Michelangelo's other 'Pietà'

For 500 years, the works of Italian Renaissance artist Michelangelo have drawn visitors to far-off locales such as Florence and Rome, hoping to get a glimpse of such masterpieces as his “David” and the Sistine Chapel ceiling.  

But if a news report worthy of its own episode of the PBS program “Antiques Roadshow” is accurate, a man living near Niagara Falls, N.Y., had just needed to look behind his couch to see one of the genius’ creations — an oil painting on wood depicting the Virgin Mary holding Jesus’ body after the crucifixion. 

Apparently the painting had been given to a relative in the 19th century, and Martin Kober and his family eventually inherited the piece, affectionately calling it “The Mike.”  

It hung on the wall until it was hit by a tennis ball some time in the mid-1970s. That’s when family wrapped up the painting and put it behind their couch for safekeeping.  

Seven years ago, Kober, who is a retired Air Force colonel, started doing some research on the painting, and contacted Italian art historian Antonio Forcellino in the process. 

Forcellino just has published a book in Italy about the painting, “La Pietà Perduta” (“The Lost Pieta”), which claims the painting is authentic. (According to The New York Post, the book will be released in the United States next year.) 

“The evidence of unfinished portions demonstrate that this painting never, never, never could be a copy of another painting,” he wrote. 
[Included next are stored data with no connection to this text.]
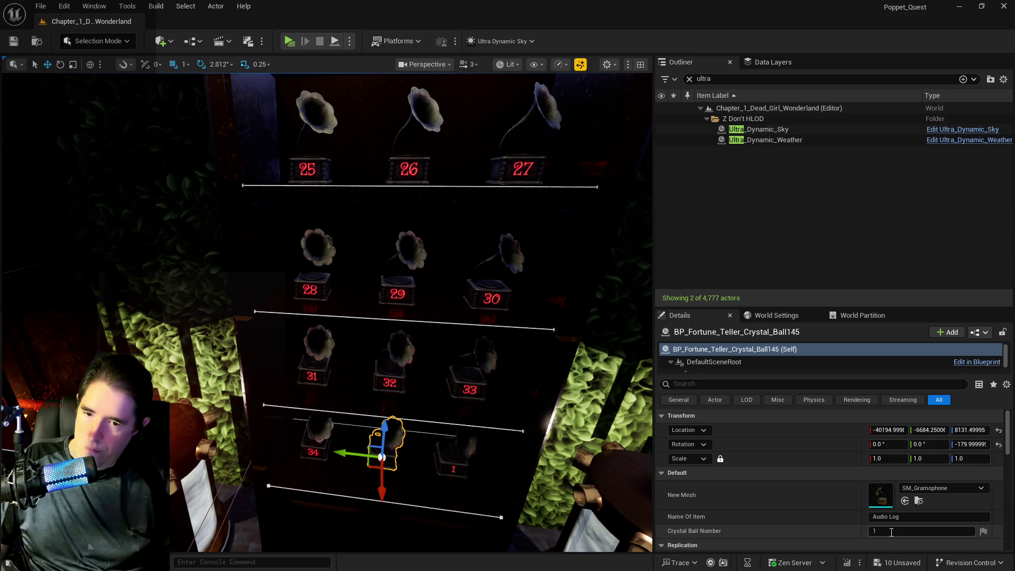
text(35)
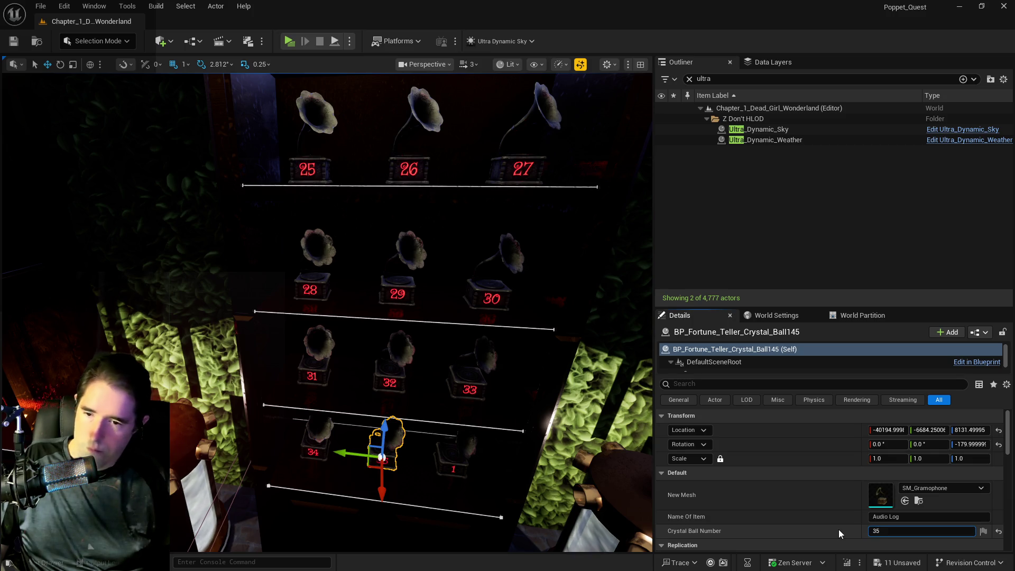
key(Return)
click(465, 460)
click(873, 531)
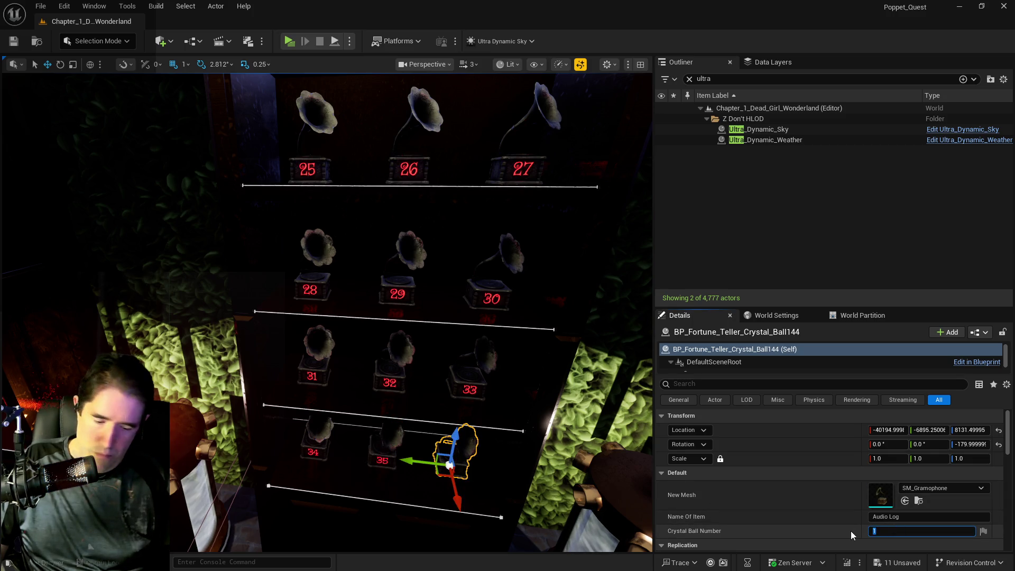
text(36)
key(Return)
scroll(364, 530, down, 5)
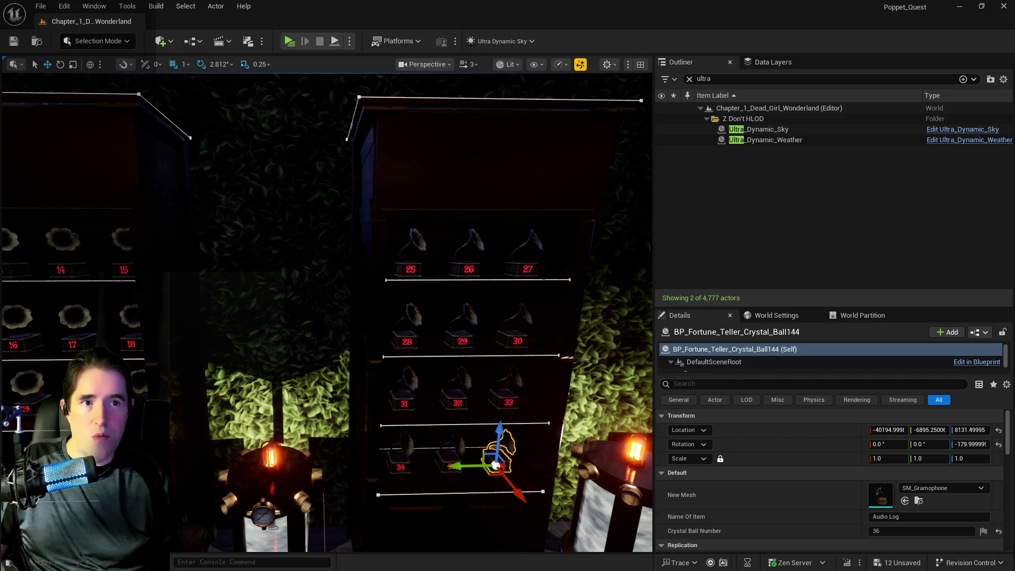
Step: Pull the camera back to look across the neighbouring bookcases of red-numbered gramophones
drag(328, 318, 238, 375)
drag(429, 297, 426, 294)
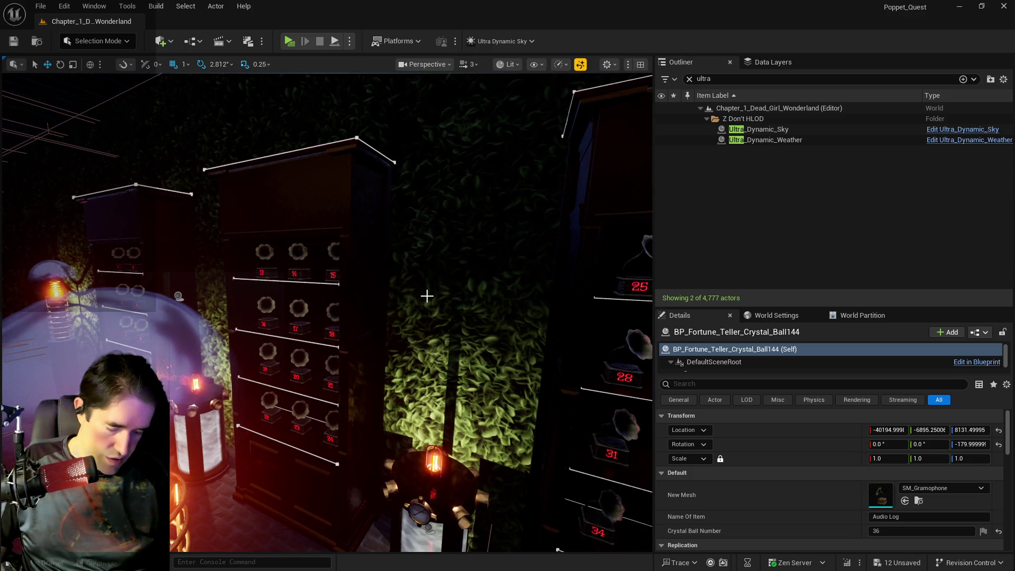
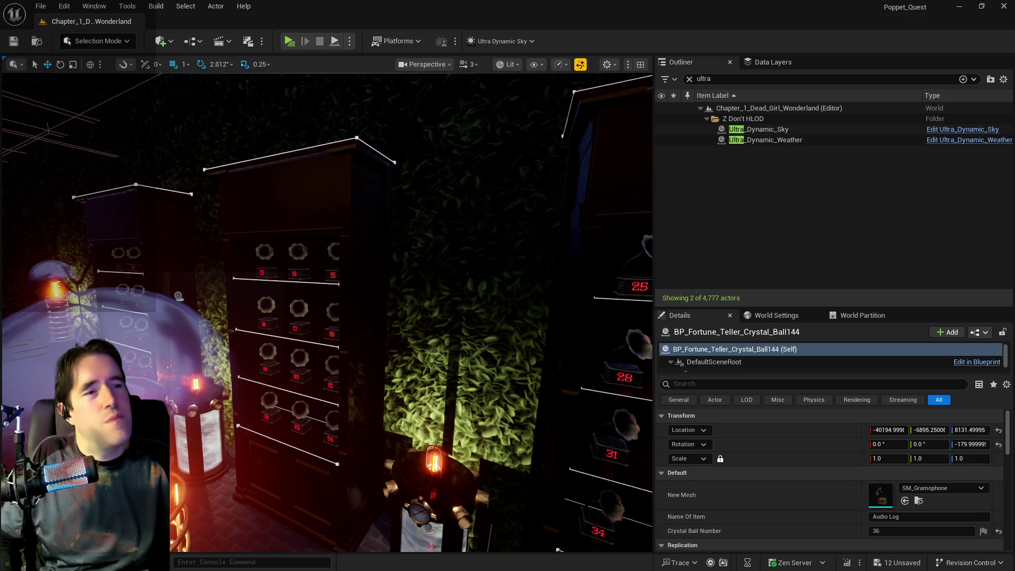
Step: Frame the crystal ball, pick a shelf cabinet and frame BP_Resurrection_Vat21
key(f)
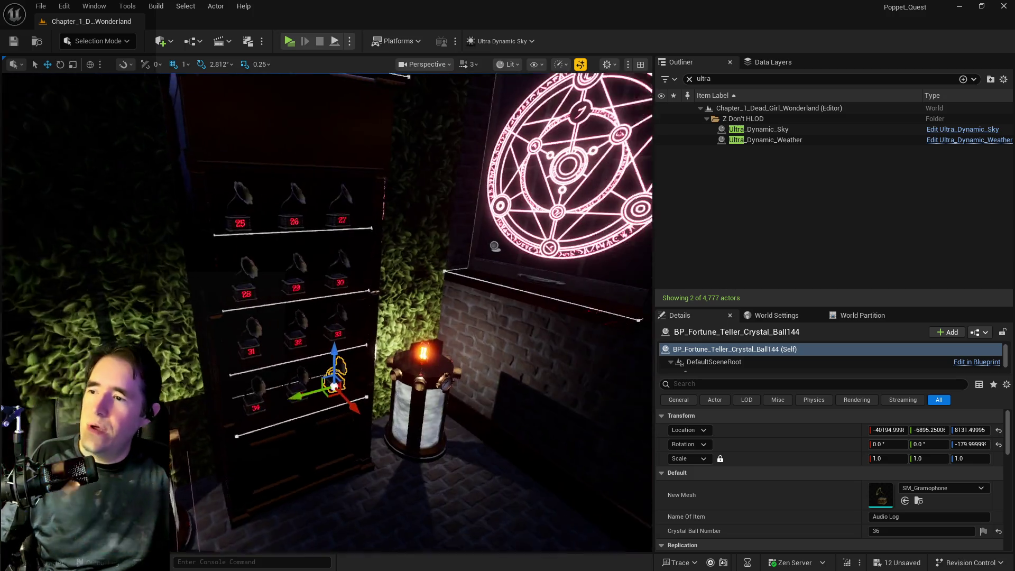
drag(459, 358, 460, 358)
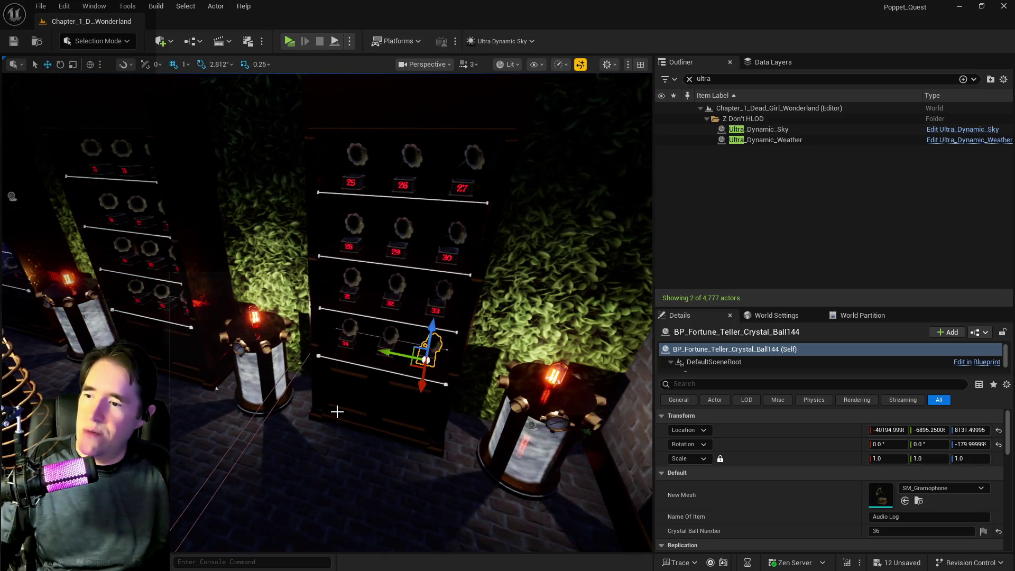
click(336, 415)
click(534, 444)
key(f)
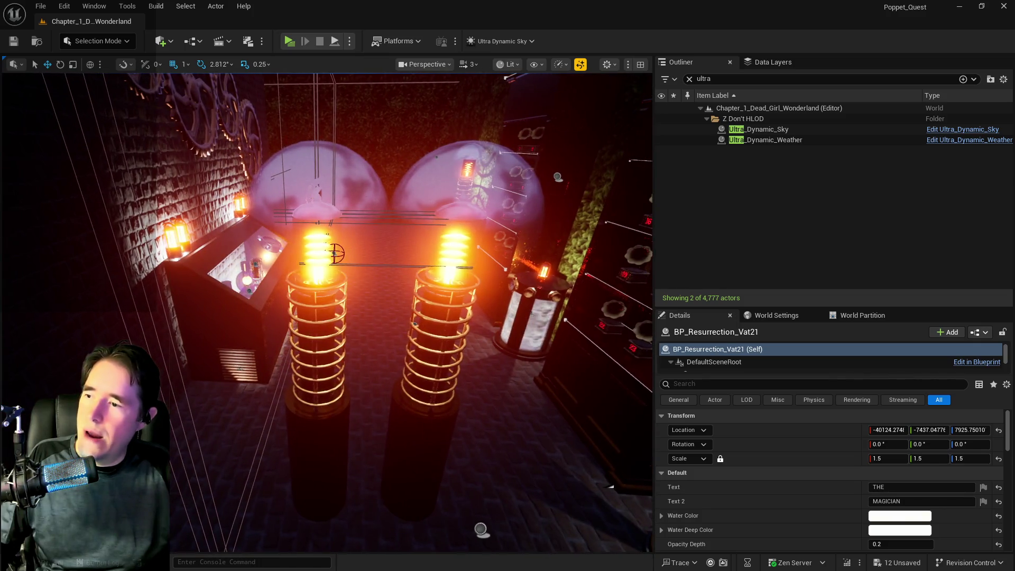
Step: Move the middle Tesla coil along X from about -39102 to -38409
click(335, 254)
key(f)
If verified, the painting would be worth a bundle — as much as $300 million, according to some reports. But for those who admire Michelangelo’s other masterpieces on religious themes, including the “Pietà” sculpture in St. Peter’s Basilica and the “Doni Tondo” depicting the Holy Family in loving embrace in Florence’s Uffizi Gallery, the opportunity to admire another of his renderings of Mary’s maternal love for her son is priceless.

A return of the papa tiara?

Images of a new papal coat-of-arms, which debuted at Pope Benedict XVI’s Angelus address Oct. 10, caught people’s attention thanks to one change in particular — the replacement of the bishop’s mitre with a papal tiara. 

The tiara, which fell out of use during the pontificate of Pope Paul VI, symbolizes the threefold rule of the pontiff — his universal episcopate, his supremacy of jurisdiction and his temporal influence, according to the Catholic Encyclopedia. 

As Rome Reports pointed out Oct. 12, the tiara has been present in all papal crests of the past century. Which version of the coat-of-arms the pope uses will depend on the type of ceremony.

British cat gets papal audience

It turns out that Pope Benedict XVI won over not only Brits of the two-legged kind during last month’s papal journey to the United Kingdom. 

According to news reports, Pushkin, a black cat who lives at the Birmingham Oratory with his owner, insisted on having an audience during the pope’s visit to the oratory. 

“As soon as the pope arrived the most terrible howling could be heard,” Father Anton Guziel, Pushkin’s owner, told the Daily Telegraph of London. “There was an awesome presence there, and Pushkin wanted to acquaint himself with it.” 

Pushkin, who also is an acquaintance of Princess Michael of Kent is now getting fan mail. Of course, he is not the first cat to be made famous by an association with Pope Benedict, who is known to have a fondness for felines. Chico, a ginger tabby who lives next door to the pontiff’s residence in Germany, was immortalized in the 2007 children’s book “Joseph and Chico: A Cat Recounts the Life of Pope Benedict XVI.”